I am trying to train GNN using DDP multi-node GPUs. I am using pytorch 1.7 and gloo as backend. I get an error like below on machine 2.
-- Process 0 terminated with the following error:
Traceback (most recent call last):
......
File "/home/karthi/venvv/lib/python3.7/site-packages/torch/nn/parallel/distributed.py", line 532, in _ddp_init_helper
self.gradient_as_bucket_view)
RuntimeError: replicas[0][0] in this process with sizes [64, 5] appears not to match sizes of the same param in process 0.
But the same code works in single machine multi-gpu DDP. Please help me.This text will be hidden
Hey @karthi0804, could you please share code of a repro?
This error is from here, indicating that parameter sizes/order do not match across processes. Could you please verify if that is the case by printing sizes of params in model.parameters()?

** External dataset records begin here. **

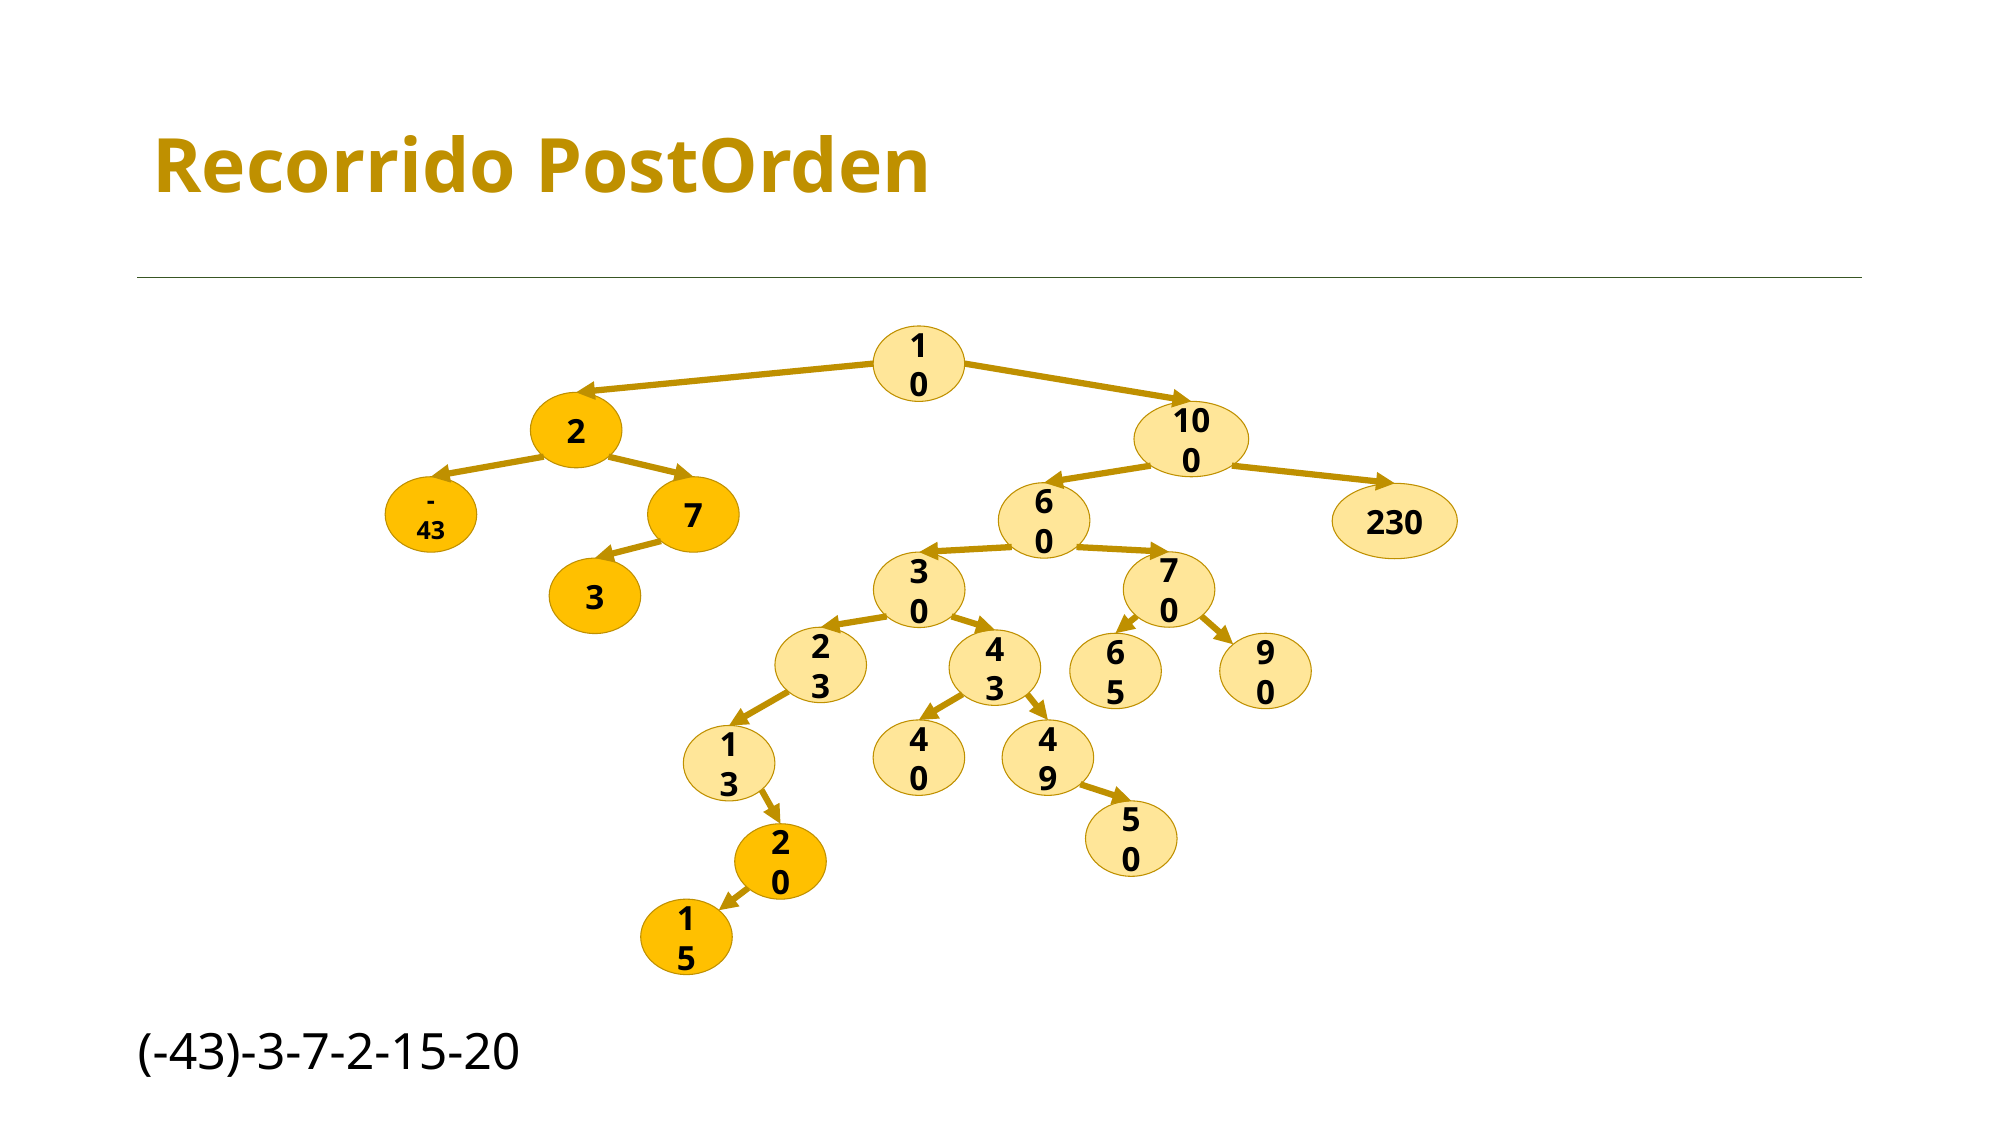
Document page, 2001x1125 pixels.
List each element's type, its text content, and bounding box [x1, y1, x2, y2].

text_box (-43)-3-7-2-15-20 [122, 1011, 535, 1087]
title Recorrido PostOrden [137, 59, 1863, 278]
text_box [385, 325, 1458, 975]
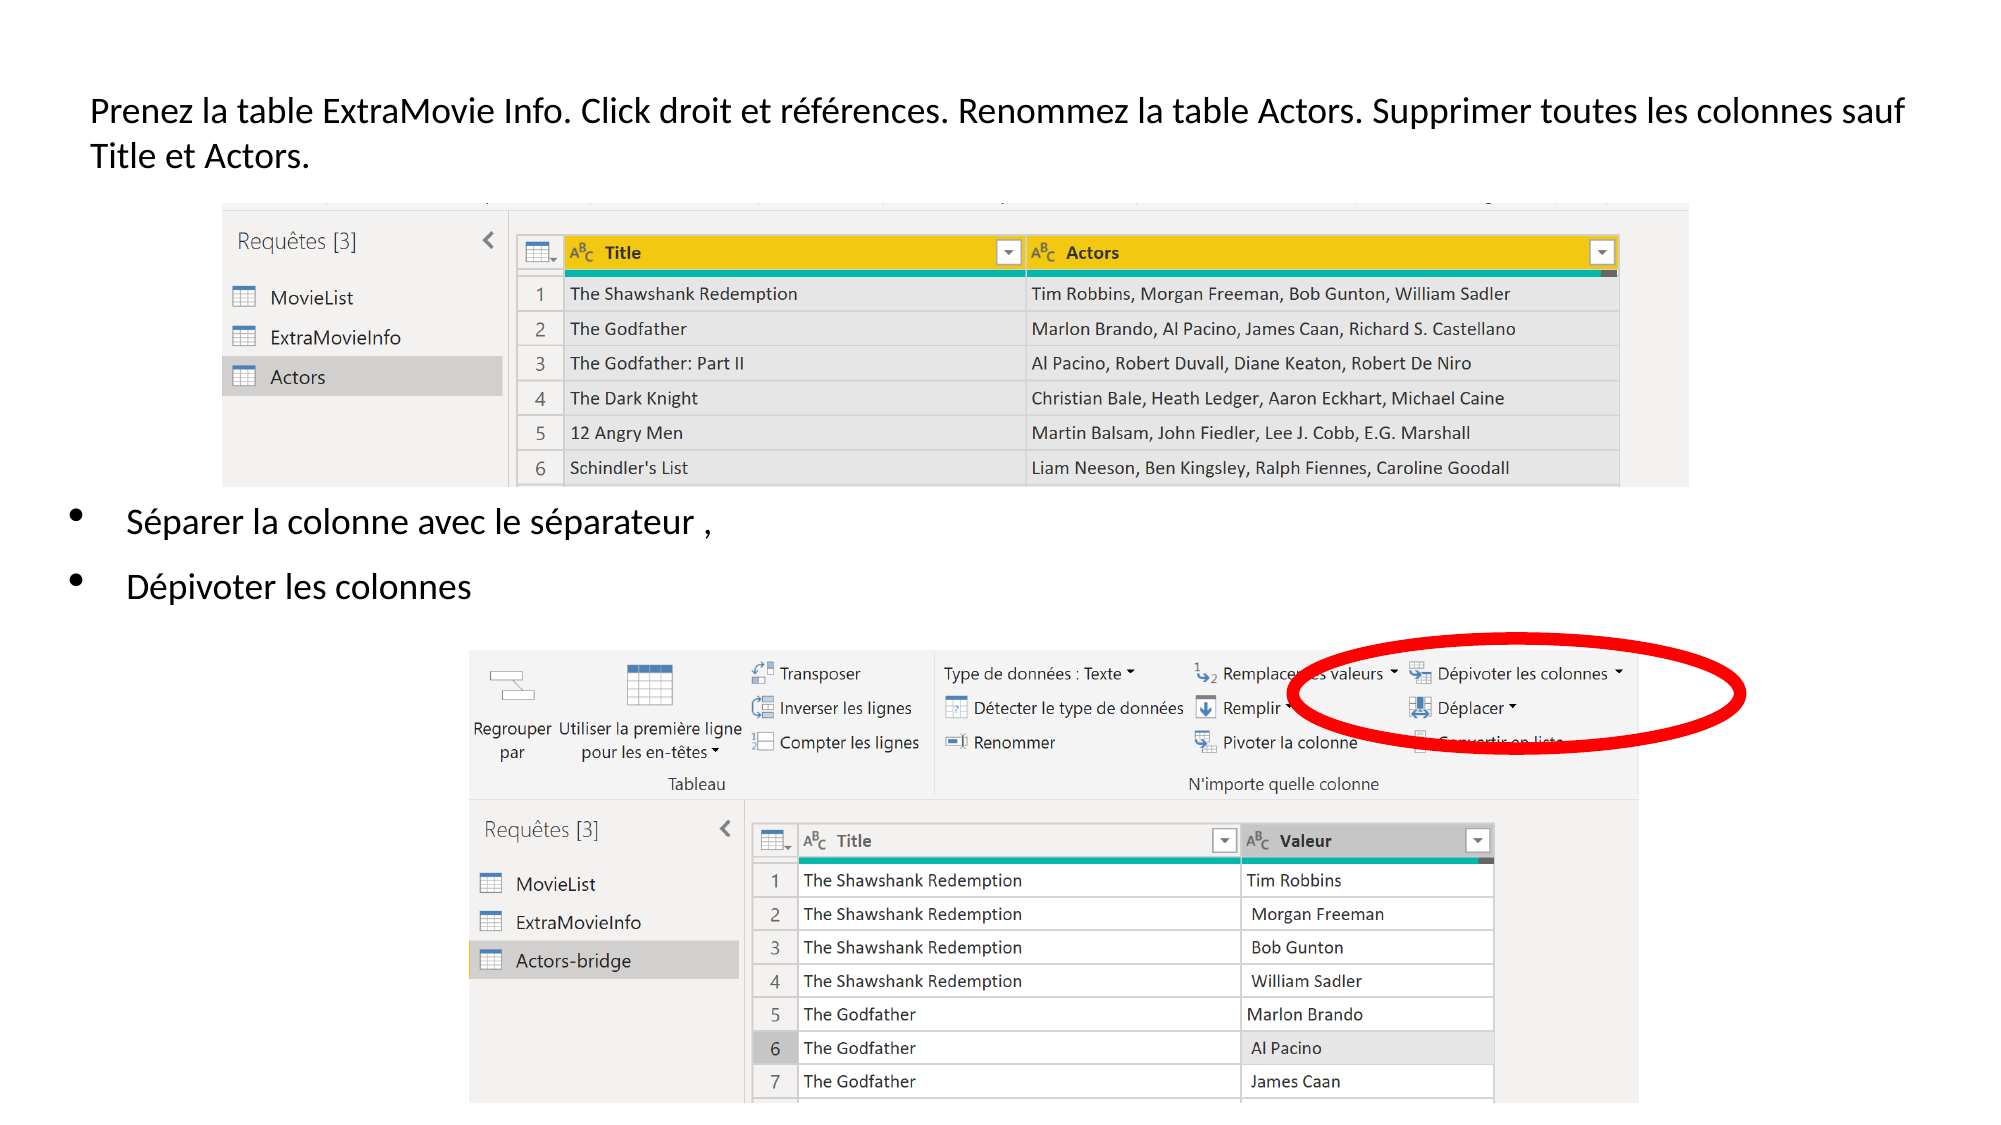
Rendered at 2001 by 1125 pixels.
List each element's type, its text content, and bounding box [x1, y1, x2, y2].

text_box Séparer la colonne avec le séparateur , Dépivoter les colonnes [62, 486, 1063, 615]
picture [468, 650, 1639, 1103]
text_box [1379, 638, 1741, 740]
picture [222, 203, 1690, 487]
text_box Prenez la table ExtraMovie Info. Click droit et références. Renommez la table Actors. Supprimer toutes les colonnes sauf Title et Actors. [82, 79, 1918, 229]
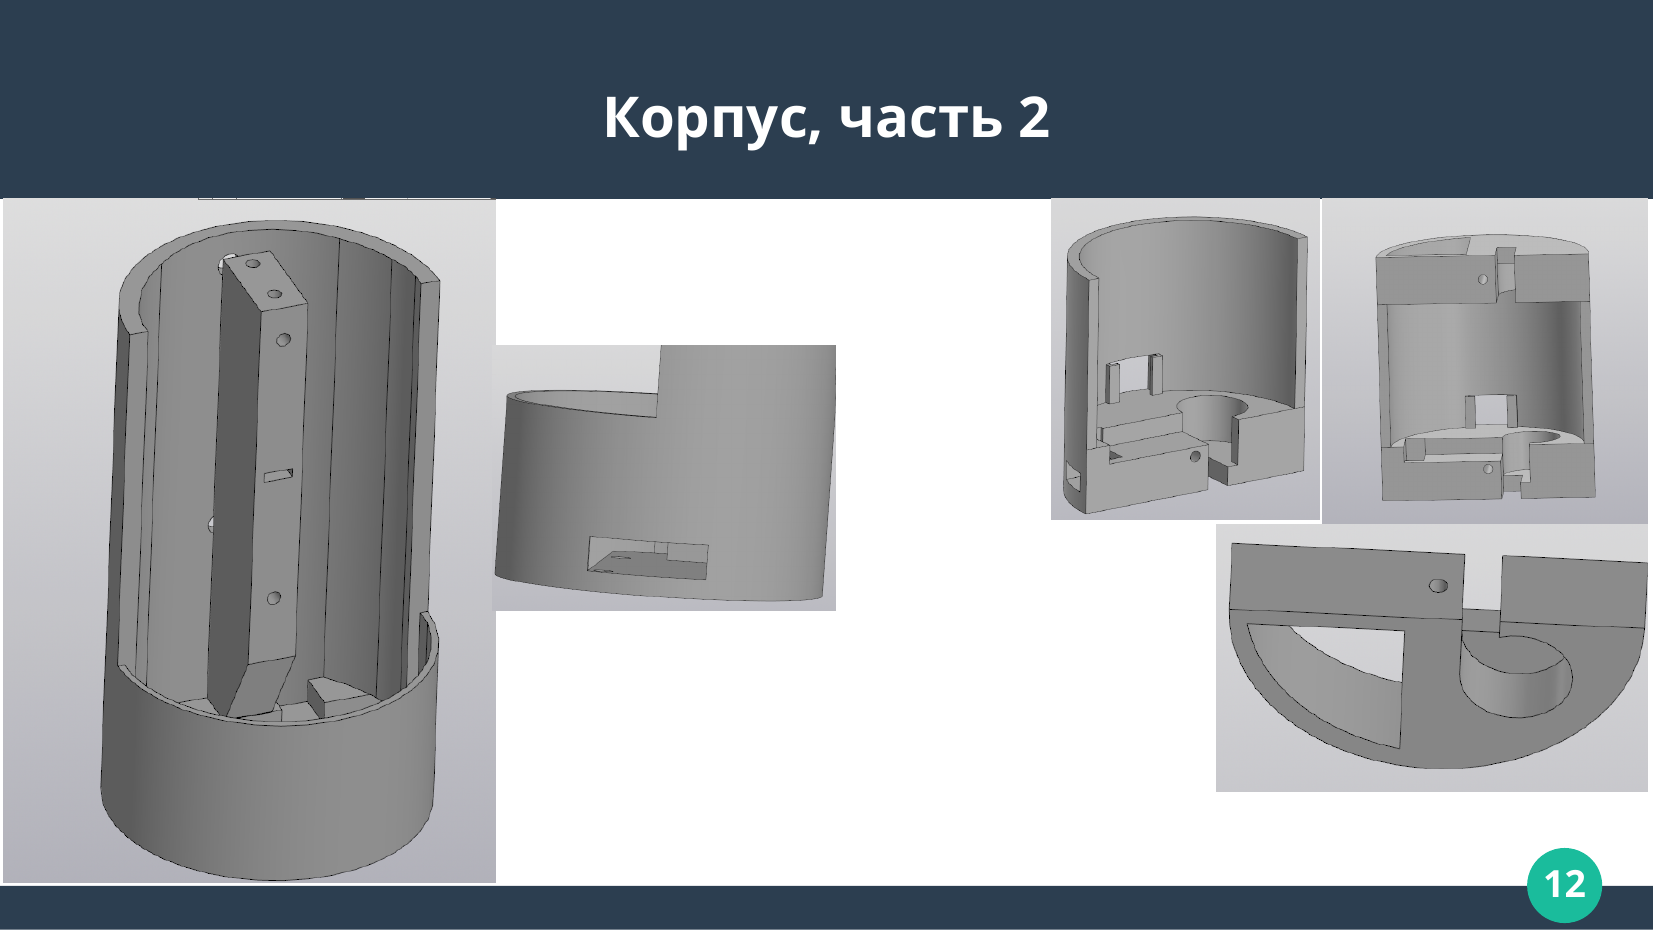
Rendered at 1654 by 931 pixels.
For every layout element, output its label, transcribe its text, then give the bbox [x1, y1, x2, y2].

My issue was that I failed to update the model in the second machine as the same version of the first machine. Pls, check it by printing and comparing the model params.
Thanks check back @karthi0804, i copied exact model and all supporting code over from previous machine, because this new machine is just built from scratch. did a lot of other tests, the new machine also failed at same replicas error when tested with two gpus (by physically disconnecting the 3rd one).
however, after tinkering around and setting pl.Trainer with ‘accelerator=ddp_spawn’ instead of ‘ddp’, it works, even though the pytorch lightning docs explicitly warns against using the former. I don’t exactly know what the limitations they warn about ‘ddp_spawn’–so far i can not observe one with naked eyes, hopefully we can fix the error with ‘ddp’ here or there and switch back.
The 2d group convolution worked well in my previous code with DDP mode. After transferring my model to a new framework, it reported the replica mismatch error. I also tested other models in the new framework with the 2d group convolution, and they all worked well.
The environment is based on the docker image ‘pytorch/pytorch:1.7.0-cuda11.0-cudnn8-runtime’.